I've also had my cards blocked when traveling to other states. Last time it happened was when I tried to get gas in Scranton PA....only two hours away.
I had a nice chat with the CU manager who says the block on GB/UK has been in place for the whole 5 years she has worked there after an event some time in the past where there was an unusually large spate of fraudulent transactions generated from UK. She then said she would unblock my card for the time I was in UK, but then block it again for protection while I was in Wales. :-( Short geography lesson ensued and now card will be unblocked for the entire time I am traveling as it is all in GB/UK. She did tell me the CU day runs from 3PM to 3PM Pacific time and raised my withdrawal limit. I also did notification on 2 other debit cards (a local bank and Edward Jones) and discussed whether they had blocks on any countries and both said no. I know 3 cards are too many and I don't really need them all, but will probably take them and keep them safe in the money belt. I had also forgotten until I called that the Edward Jones debit card says they do not charge any fee for foreign ATM withdrawals, so I will use it at least once to see if that is actually correct. The CU does charge 1% (which was noted on my account after withdrawals in Italy in May). Again, many thanks for all of the responses. I appreciate it greatly.
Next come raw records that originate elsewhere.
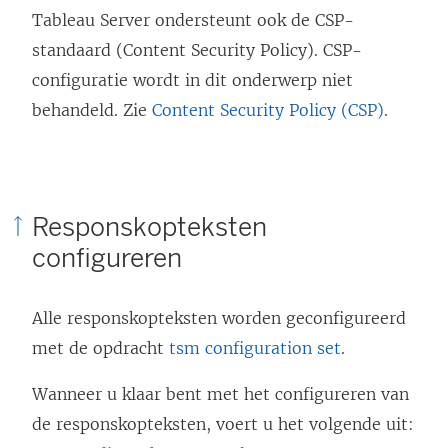
t
Tableau Server ondersteunt ook de CSP-
i
standaard (Content Security Policy). CSP-
n
configuratie wordt in dit onderwerp niet
e
behandeld. Zie
Content Security Policy (CSP)
.
e
n
n
i
Responskopteksten
e
configureren
u
w
Alle responskopteksten worden geconfigureerd
v
met de opdracht
tsm configuration set
.
e
n
Wanneer u klaar bent met het configureren van
s
de responskopteksten, voert u het volgende uit:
Thanks Pam for following up here to let us know what you found out. Good information here, especially what they consider a 'day' and how it can affect your daily withdrawal amount. I never thought to ask about that. Another reason to visit your institution if at all possible and talk to an individual regarding their specific info, banks and cu's do vary. Have a great trip.
Thanks, Nancy. Yes, my assumption (very wrong and I know I should not assume) was midnight to midnight which it is on the bank debit but forgot to ask on the EJ debit.
Nothing wrong with three. We take three credit cards and two debit. We also use both debit card within the first couple of days just to make sure that both are working. Actually four debit cards on two different accounts. In all of our years of travel we have never had to go to the back up plan. Knock on wood !!
Interesting discussion. In many years of foreign travel I had never had a problem with my CC until last year when my Mastercard was refused in Barcelona, after I had had no problem earlier in the day. I called Mastercard and they said it had been blocked in Spain, they had no record of the attempt to use it. They knew that the Spanish banking system sometiomes gave them problems, but could not say why. I had used my Visa and had no problem with it. Spain was having monetory problems at teh time and I do not know if that was the problem, though you would thing spending foreign excahnge in their country would help, not hinder their problems.